►

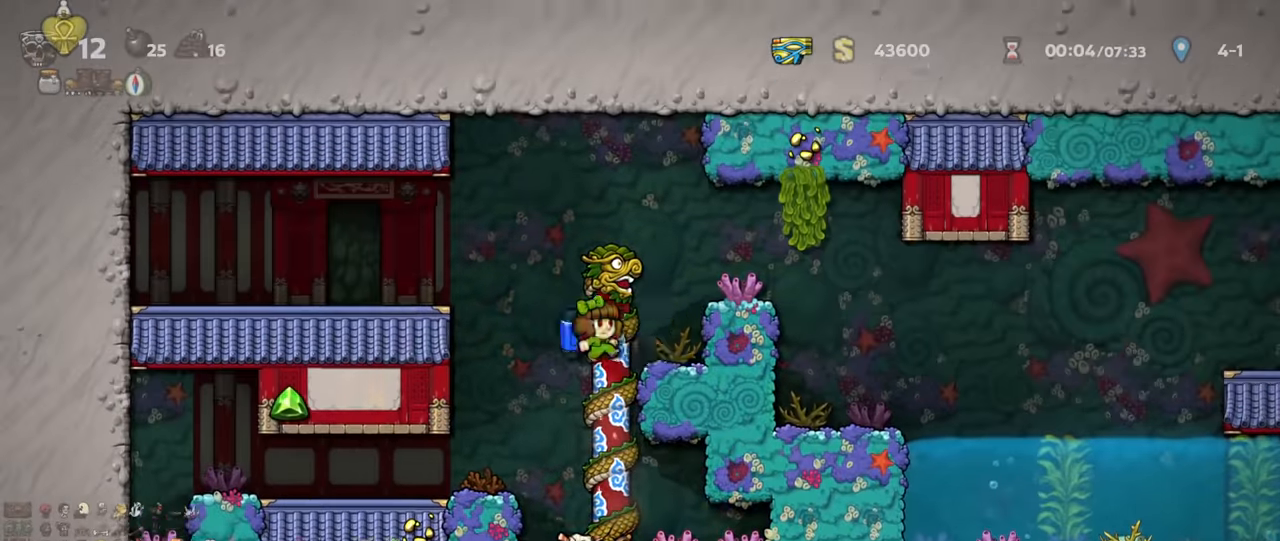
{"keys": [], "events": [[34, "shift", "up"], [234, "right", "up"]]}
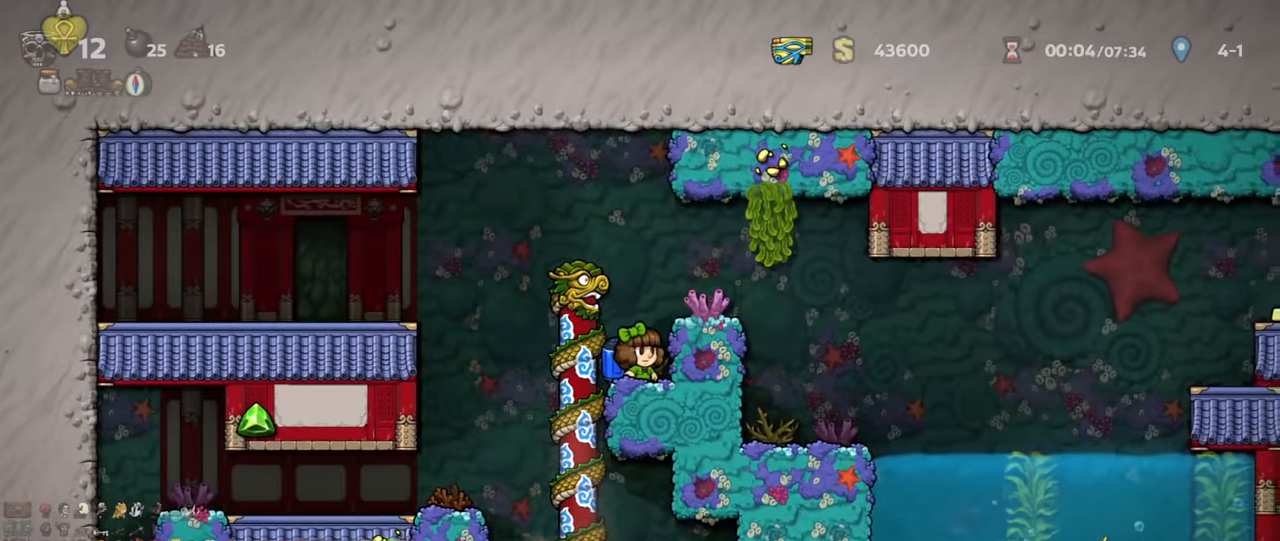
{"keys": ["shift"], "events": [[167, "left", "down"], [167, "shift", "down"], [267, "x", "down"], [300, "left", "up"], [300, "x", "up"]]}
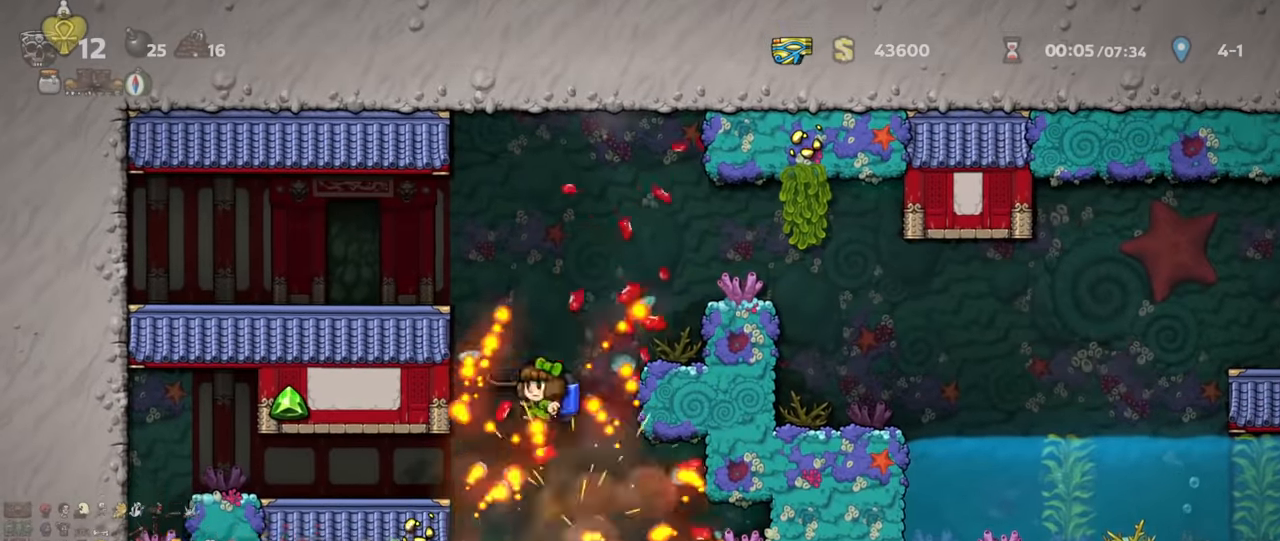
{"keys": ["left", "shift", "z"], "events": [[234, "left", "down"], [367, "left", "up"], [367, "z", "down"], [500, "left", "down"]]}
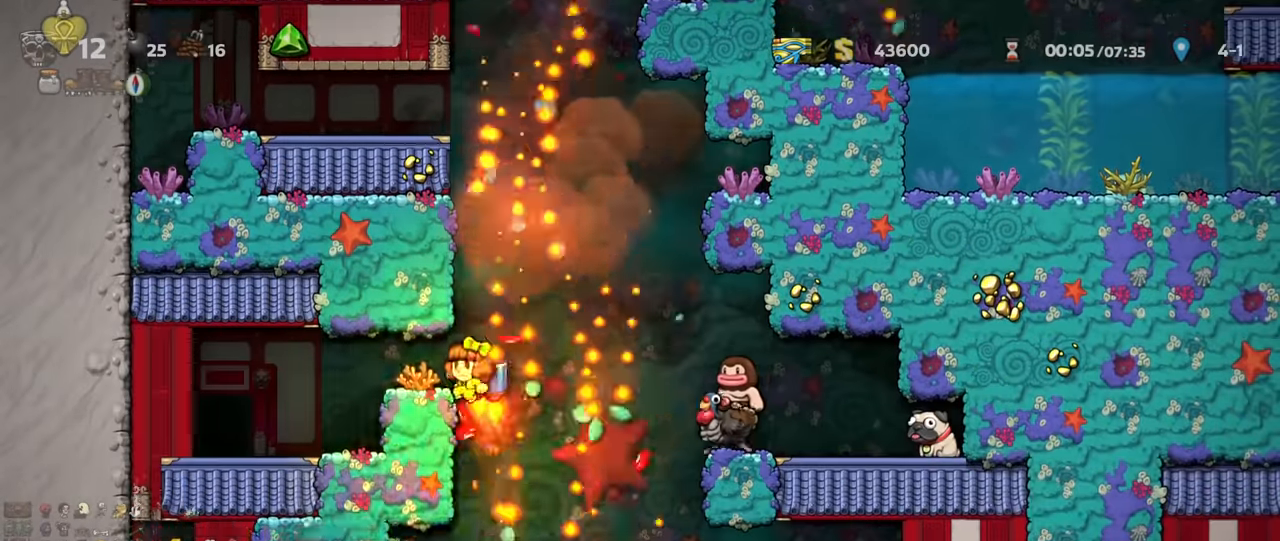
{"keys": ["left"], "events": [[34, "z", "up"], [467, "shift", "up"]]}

◄

**What to work on**
Repeat the data exactly in full, omitting its pictures.

**Response area**
{"keys": [], "events": [[34, "shift", "up"], [234, "right", "up"]]}
{"keys": ["shift"], "events": [[167, "left", "down"], [167, "shift", "down"], [267, "x", "down"], [300, "left", "up"], [300, "x", "up"]]}
{"keys": ["left", "shift", "z"], "events": [[234, "left", "down"], [367, "left", "up"], [367, "z", "down"], [500, "left", "down"]]}
{"keys": ["left"], "events": [[34, "z", "up"], [467, "shift", "up"]]}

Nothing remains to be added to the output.